In his first online video analysis of 2013, Beggs told dealers that “throughout these party-filled holidays and a couple of slightly shortened work weeks, I must tell you that from our auction attendance at both physical and online auctions, the facts presented by the data we have recently received and the comments from the dealers we have talked with recently, the market would not be described as normal in relation to the December activity of the past few years."
In continuing his commentary contained in the latest episode of “Beggs on the Used Car Market,” the managing editor highlighted trends that’s been going for the past six weeks.
“The percentage of adjustments requiring raises to the most recent published values has been at levels we have only seen after the calendar has turned to the first quarter of a fresh year,” Beggs said. “The initial push of strength we believe was a result of additional vehicles needed to replace many of those damaged during Hurricane Sandy.

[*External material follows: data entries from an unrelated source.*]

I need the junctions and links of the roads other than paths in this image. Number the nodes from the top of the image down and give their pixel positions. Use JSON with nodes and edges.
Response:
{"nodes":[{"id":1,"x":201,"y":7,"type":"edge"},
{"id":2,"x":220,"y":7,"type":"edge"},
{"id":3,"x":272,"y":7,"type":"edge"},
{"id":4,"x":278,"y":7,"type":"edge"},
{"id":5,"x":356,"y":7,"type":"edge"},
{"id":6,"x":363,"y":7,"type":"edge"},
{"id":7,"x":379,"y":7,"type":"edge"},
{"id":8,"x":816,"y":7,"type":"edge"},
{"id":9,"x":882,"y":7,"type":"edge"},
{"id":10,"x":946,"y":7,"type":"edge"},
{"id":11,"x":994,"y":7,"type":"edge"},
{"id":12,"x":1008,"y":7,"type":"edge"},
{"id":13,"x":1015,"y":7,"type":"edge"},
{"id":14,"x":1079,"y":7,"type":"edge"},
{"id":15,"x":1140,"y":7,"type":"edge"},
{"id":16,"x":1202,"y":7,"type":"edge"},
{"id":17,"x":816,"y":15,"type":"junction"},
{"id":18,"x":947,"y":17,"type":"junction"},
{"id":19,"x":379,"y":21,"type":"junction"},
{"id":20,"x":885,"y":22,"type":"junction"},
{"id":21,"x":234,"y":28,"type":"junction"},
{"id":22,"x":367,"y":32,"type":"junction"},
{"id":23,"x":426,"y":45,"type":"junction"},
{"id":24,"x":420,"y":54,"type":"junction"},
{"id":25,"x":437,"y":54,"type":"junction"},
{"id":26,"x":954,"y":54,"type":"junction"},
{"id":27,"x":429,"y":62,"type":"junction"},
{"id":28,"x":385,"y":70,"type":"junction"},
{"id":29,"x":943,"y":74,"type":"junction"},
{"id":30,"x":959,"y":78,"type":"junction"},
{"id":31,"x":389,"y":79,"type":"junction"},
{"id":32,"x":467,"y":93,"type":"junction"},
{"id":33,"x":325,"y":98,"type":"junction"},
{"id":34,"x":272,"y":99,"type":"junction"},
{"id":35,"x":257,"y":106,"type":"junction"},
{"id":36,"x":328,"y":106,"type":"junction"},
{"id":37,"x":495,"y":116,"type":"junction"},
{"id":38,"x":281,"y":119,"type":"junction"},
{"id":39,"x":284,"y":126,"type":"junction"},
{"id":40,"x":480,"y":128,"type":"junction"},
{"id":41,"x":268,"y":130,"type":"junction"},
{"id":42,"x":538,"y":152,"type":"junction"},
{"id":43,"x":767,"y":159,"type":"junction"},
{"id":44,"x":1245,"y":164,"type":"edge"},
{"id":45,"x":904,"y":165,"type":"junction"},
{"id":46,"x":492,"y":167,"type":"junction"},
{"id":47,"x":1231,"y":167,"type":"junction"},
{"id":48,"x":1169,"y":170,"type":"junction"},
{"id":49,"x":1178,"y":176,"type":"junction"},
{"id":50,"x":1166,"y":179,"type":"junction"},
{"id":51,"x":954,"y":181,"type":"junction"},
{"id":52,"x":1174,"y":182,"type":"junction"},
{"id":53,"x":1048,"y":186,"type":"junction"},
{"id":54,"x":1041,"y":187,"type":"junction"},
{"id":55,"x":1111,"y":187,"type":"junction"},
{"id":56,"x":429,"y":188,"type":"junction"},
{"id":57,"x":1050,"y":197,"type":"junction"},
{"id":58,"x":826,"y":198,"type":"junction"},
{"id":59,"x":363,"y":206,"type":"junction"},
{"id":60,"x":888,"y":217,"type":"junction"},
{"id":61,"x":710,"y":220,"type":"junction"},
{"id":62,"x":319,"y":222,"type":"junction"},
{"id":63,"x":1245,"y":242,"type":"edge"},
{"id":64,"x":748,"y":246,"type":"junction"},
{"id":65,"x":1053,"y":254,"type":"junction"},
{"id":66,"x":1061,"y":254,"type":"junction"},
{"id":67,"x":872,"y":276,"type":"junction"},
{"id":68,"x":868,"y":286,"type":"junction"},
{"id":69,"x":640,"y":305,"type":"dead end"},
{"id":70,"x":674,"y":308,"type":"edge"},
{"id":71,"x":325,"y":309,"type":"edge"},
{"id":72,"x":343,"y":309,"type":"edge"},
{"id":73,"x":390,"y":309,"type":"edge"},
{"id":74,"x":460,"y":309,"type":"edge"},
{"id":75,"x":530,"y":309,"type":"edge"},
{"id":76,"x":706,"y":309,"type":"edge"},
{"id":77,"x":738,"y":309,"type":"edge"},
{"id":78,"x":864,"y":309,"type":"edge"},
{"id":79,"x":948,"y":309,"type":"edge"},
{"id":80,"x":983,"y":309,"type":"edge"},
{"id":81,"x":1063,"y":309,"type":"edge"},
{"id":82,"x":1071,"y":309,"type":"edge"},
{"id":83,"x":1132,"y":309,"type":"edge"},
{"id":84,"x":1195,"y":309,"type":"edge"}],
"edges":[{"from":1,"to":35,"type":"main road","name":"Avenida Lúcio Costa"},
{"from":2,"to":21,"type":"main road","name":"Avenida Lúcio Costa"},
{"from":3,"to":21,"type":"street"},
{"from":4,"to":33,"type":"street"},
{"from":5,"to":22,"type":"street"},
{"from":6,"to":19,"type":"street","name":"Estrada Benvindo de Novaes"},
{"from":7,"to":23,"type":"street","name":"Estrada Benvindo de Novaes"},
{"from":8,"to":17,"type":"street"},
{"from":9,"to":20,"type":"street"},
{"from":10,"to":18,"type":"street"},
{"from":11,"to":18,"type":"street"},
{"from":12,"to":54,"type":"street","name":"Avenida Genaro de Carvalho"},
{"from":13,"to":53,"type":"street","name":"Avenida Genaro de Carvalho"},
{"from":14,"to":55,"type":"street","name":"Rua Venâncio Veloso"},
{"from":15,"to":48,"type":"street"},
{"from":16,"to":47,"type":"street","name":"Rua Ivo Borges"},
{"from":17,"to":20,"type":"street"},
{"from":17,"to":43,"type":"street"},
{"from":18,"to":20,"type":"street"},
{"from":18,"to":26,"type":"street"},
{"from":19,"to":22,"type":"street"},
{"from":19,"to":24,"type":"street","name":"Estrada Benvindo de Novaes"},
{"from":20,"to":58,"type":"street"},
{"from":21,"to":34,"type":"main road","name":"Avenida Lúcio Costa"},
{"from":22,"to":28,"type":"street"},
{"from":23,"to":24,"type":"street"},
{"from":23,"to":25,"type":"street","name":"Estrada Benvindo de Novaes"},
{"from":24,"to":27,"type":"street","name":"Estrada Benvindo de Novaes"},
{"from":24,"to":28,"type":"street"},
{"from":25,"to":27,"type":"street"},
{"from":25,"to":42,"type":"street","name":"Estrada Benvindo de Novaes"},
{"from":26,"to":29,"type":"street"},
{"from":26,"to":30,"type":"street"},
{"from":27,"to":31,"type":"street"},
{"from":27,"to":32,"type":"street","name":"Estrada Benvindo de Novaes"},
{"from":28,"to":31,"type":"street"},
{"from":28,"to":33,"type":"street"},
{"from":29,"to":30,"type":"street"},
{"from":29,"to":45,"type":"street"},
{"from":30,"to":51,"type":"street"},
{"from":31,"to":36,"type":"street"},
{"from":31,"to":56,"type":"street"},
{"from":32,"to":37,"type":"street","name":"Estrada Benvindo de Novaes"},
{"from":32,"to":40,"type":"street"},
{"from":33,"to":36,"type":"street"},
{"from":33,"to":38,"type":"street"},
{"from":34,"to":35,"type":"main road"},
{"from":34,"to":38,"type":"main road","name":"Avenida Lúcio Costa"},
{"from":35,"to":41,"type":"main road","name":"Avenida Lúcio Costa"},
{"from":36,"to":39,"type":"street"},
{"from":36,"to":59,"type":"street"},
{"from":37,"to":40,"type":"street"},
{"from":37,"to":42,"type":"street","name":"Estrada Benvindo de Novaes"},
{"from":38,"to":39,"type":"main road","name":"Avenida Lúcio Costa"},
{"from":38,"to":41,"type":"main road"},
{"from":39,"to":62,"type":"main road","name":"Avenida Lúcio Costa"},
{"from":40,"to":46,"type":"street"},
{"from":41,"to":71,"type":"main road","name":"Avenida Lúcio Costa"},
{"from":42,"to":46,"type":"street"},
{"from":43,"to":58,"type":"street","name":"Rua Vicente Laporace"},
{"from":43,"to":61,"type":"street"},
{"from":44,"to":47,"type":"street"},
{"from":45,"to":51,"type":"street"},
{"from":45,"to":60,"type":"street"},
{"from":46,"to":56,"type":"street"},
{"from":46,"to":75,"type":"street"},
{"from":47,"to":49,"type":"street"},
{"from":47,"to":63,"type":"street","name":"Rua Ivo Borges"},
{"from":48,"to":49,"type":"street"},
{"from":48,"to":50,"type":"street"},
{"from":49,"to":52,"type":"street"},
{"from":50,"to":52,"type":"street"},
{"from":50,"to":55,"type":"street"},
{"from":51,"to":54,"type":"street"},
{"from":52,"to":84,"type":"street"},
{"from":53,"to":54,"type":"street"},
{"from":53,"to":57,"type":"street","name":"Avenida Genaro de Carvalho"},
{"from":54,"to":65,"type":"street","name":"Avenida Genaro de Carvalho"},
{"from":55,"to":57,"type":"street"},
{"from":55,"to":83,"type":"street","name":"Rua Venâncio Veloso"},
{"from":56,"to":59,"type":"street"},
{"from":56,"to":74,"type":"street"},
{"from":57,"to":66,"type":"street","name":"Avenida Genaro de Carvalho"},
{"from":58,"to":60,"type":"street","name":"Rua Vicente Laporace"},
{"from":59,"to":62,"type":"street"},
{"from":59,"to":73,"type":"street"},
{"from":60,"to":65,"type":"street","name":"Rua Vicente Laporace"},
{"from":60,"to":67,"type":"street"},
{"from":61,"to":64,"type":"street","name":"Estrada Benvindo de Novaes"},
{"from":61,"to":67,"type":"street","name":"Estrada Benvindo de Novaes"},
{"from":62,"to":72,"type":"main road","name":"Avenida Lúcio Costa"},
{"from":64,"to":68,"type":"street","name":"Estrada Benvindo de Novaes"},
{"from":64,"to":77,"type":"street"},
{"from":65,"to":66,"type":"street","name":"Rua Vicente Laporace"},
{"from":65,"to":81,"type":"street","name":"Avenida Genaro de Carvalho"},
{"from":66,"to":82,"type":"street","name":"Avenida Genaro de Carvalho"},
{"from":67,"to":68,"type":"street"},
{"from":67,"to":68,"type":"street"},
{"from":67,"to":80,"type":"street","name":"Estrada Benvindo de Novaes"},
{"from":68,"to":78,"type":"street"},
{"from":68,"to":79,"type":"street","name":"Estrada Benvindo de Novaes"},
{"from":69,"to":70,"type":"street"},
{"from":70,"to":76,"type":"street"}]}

“The most recent strength has to be the overall pent-up demand bringing forward an early spring market,” he continued. “Consumers have put off buying their next new or used car as long as they can or at least want to. Their current car is old and consumers want to move forward now that the election issues are behind us with only the fiscal cliff still hanging over our heads.”
During the past six weeks, Black Book found the increases amounted from a low of 31 percent of the adjustments to a solid 50 percent this past week for a 39-percent average during this period.
Looking next at specific vehicle segments, editors found that the average truck segment price change produced a $5 gain, fueled by the strength of full-size vans. Among the units, passenger versions moved up $74 while cargo models jumped by $56.
While not to the vans’ level, Black Book discovered several other truck segments posted price climbs last week, including full-size pickups (up $5), compact pickups (up $3) and compact crossovers (up $3).
Meanwhile on the car-segment side, overall prices slid $37, the smallest average decline during the past five weeks and the second smallest decline since the week ending June 15.
Even with the national average gas prices at the pump at $3.26, only 1 cent above the low point of the last year, editors noticed the three smallest cars in physical size that offer the most fuel efficiency also boast the most stable values within the car segments. Black Book found entry level cars softened by just $1 while compact cars (down $5) and entry midsize cars (down $6) didn’t drop by much.
“The better equipped entry type cars are helping make these segments more enticing as consumers are not having to give up all the creature comforts with today’s smaller vehicles,” Beggs said.
Beggs wrapped up his latest analysis by looking ahead.
“If history is an indicator, the market should continue to show stability and maybe even a little strength,” he said. “The past four weeks during December with positive changes averaging 40 percent, almost one year ago during January 2012, the four-week positive changes averaged 48 percent.”